Research firm Gartner Inc. has revised its outlook for worldwide IT spending this year, predicting the industry as a whole will see 4.6% growth to $3.4 trillion, up from its previous prediction of 3.3% growth, according to its latest figures released today.
That figure contrasts with 2009, when spending fell 4.6%. Gartner revised its forecast upward to account for an expected weakening of the U.S. dollar.
Spending is also expected to increase due to the increasing confidence of CEOs and CFOs as economic conditions gradually improve, said Richard Gordon, a research vice president with Gartner, in avideo.
Emerging markets will see the strongest gains. Gartner predicts that spending will increase 9.3% in Latin America, 7.7% in the Middle East and Africa and 7% in the Asia-Pacific region.
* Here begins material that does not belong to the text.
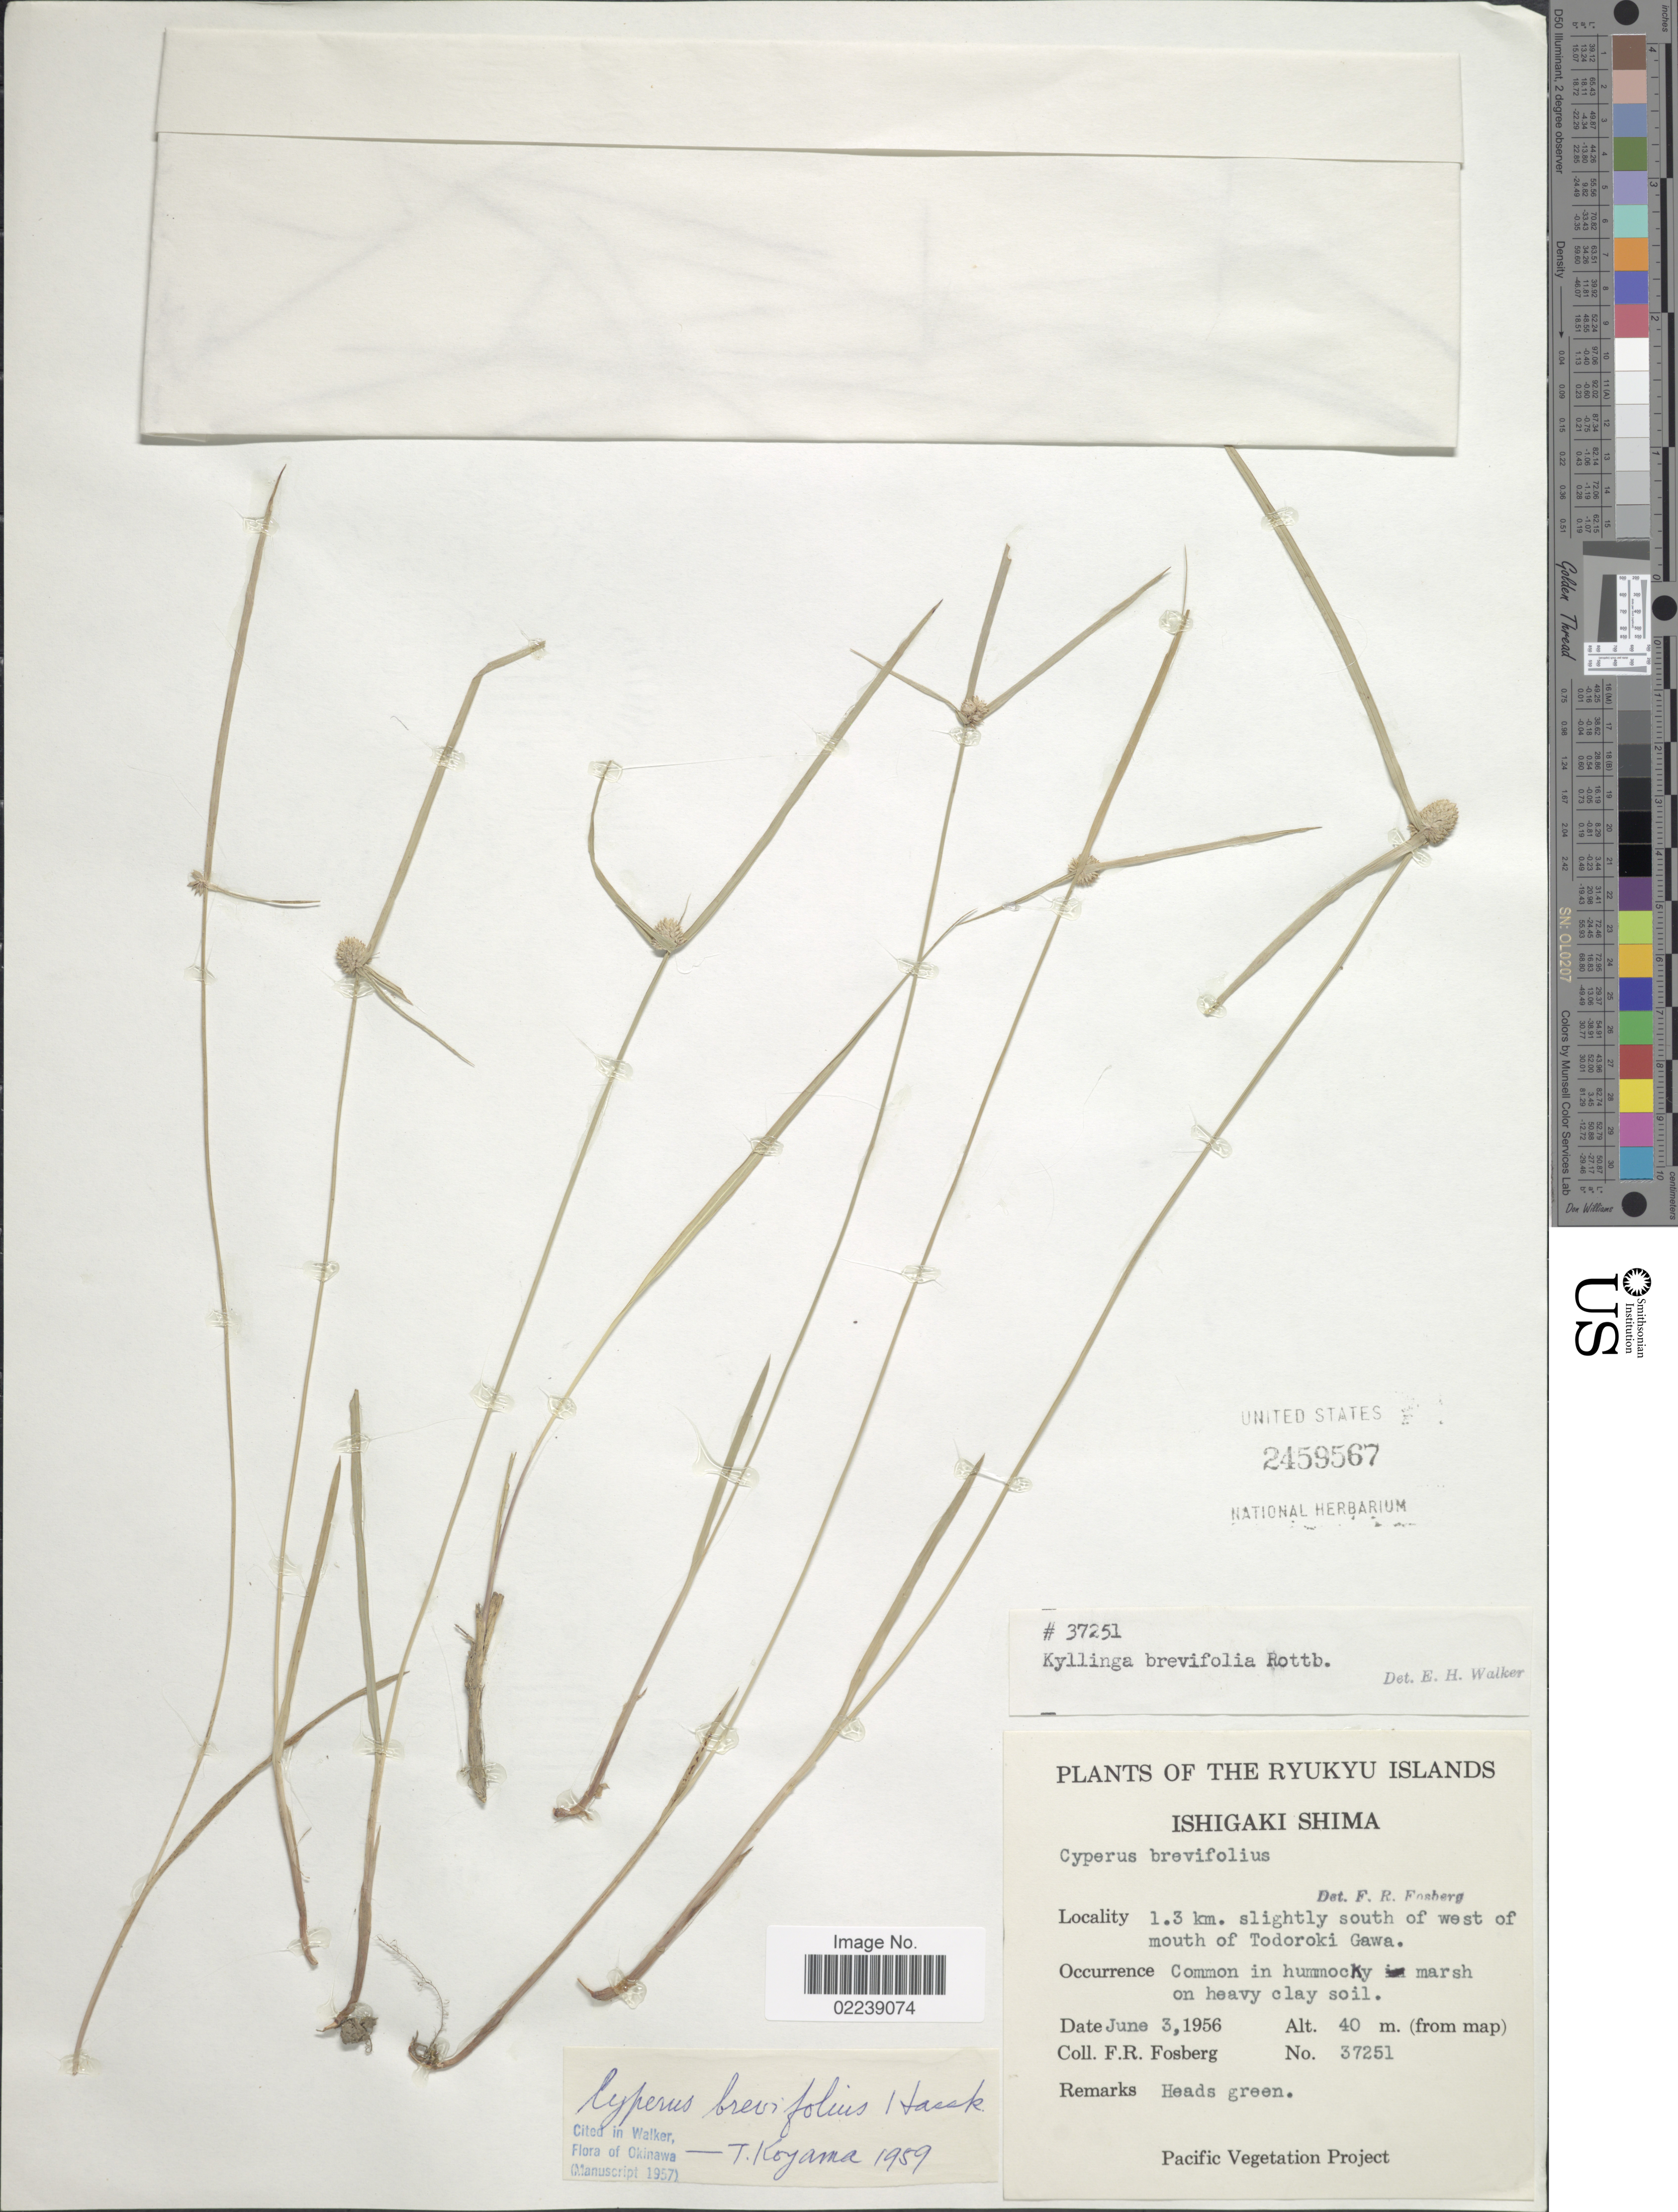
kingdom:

Due to the recession, the U.S. is expected to post only 2.5% growth, with Japan just 1.8%. In a bright spot outside of emerging markets, Gartner expects Western Europe to come in at 5.2% growth.
On the consumer side, confidence appears to be more fragile, Gordon said. "We think consumers are a bit nervous about job prospects," Gordon said.
The recovery from the recession will take between 12 to 18 months. The availability of credit should increase, which will help increase spending, and companies may look to make more hardware investments during the second half of this year, Gordon said.